I am trying to make my own model based on the one in Lesson 1, with all the training and validation folders & file structure.
What I’m confused about is: do I have to label the folders in the train directory?
For example, if I have images of bears and penguins, do I create bear and penguin folders and store the relevant images in them? Or do I that just for my valid folder?
Hi, I have a follow-up question:
in ImageClassifierData.from_csv, I can fill in the name of training folder and test folder. what about validation folder? does val_idxs mean the validation images needs to be in the PATH folder?
thank you!
Hi Anna,
So with from _csv the train and validation folder are the same (the folder variable as you can see below), and val_idxs controls how this is split.
def from_csv(cls, path, folder, csv_fname, bs=64, tfms=(None,None),
val_idxs=None, suffix=’’, test_name=None, continuous=False, skip_header=True, num_workers=8):
So you don’t even have to worry about the validation set, as this split is taken for you. Does that help?

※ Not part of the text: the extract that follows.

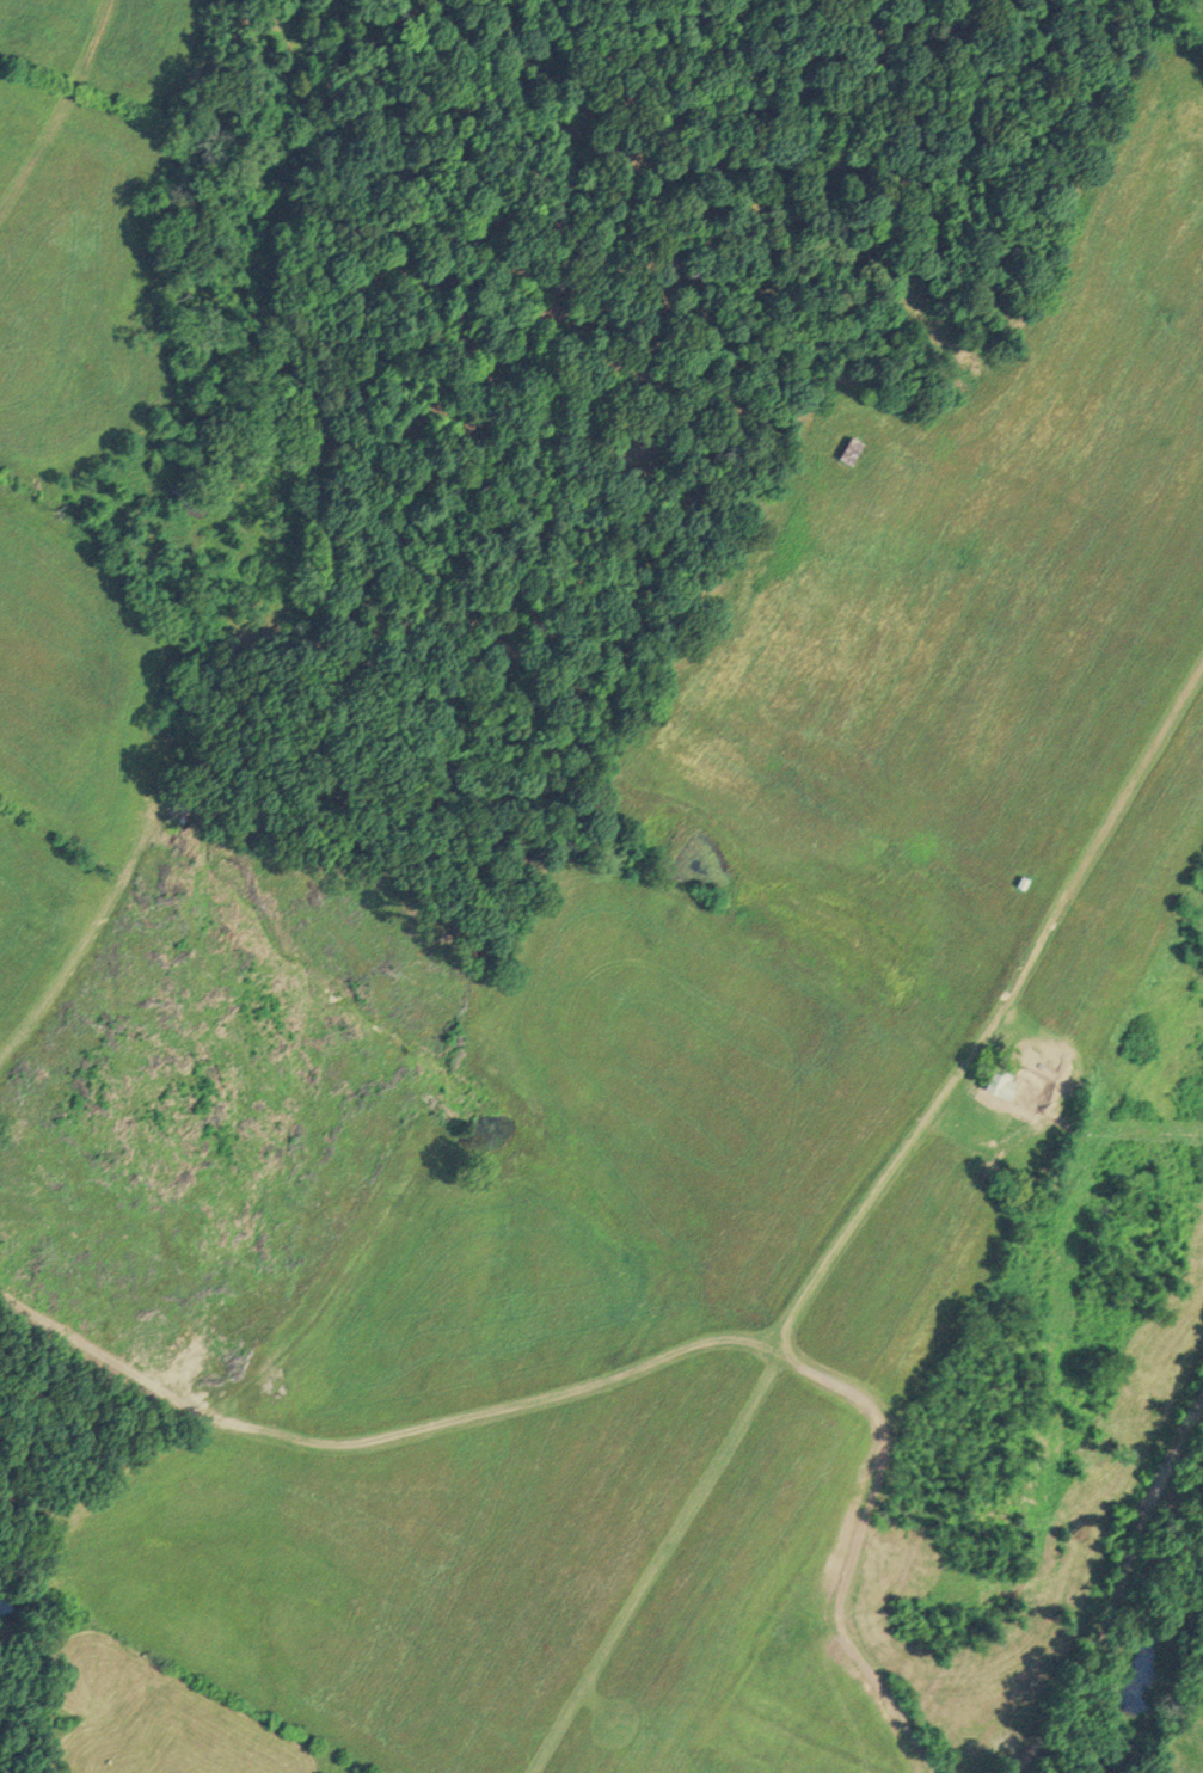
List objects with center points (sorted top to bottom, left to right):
building: (1020, 881)
building: (997, 1082)
road: (786, 1333)
road: (1122, 1594)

When I download data from kaggle sometimes they provide a separate folder for validation set, if I understand you correctly, I would have to put validation dataset into the training data folder so from_csv can read it throw val_idxs?
Hey Anna,
You actually don’t have to put validation data in the training data folder. You can have a separate folder for your validation set, like we did in dogs-vs-cats. Or you can use a number of other methods used in the course notebooks, if your data doesn’t have a separate validation set. I hope that answers your question.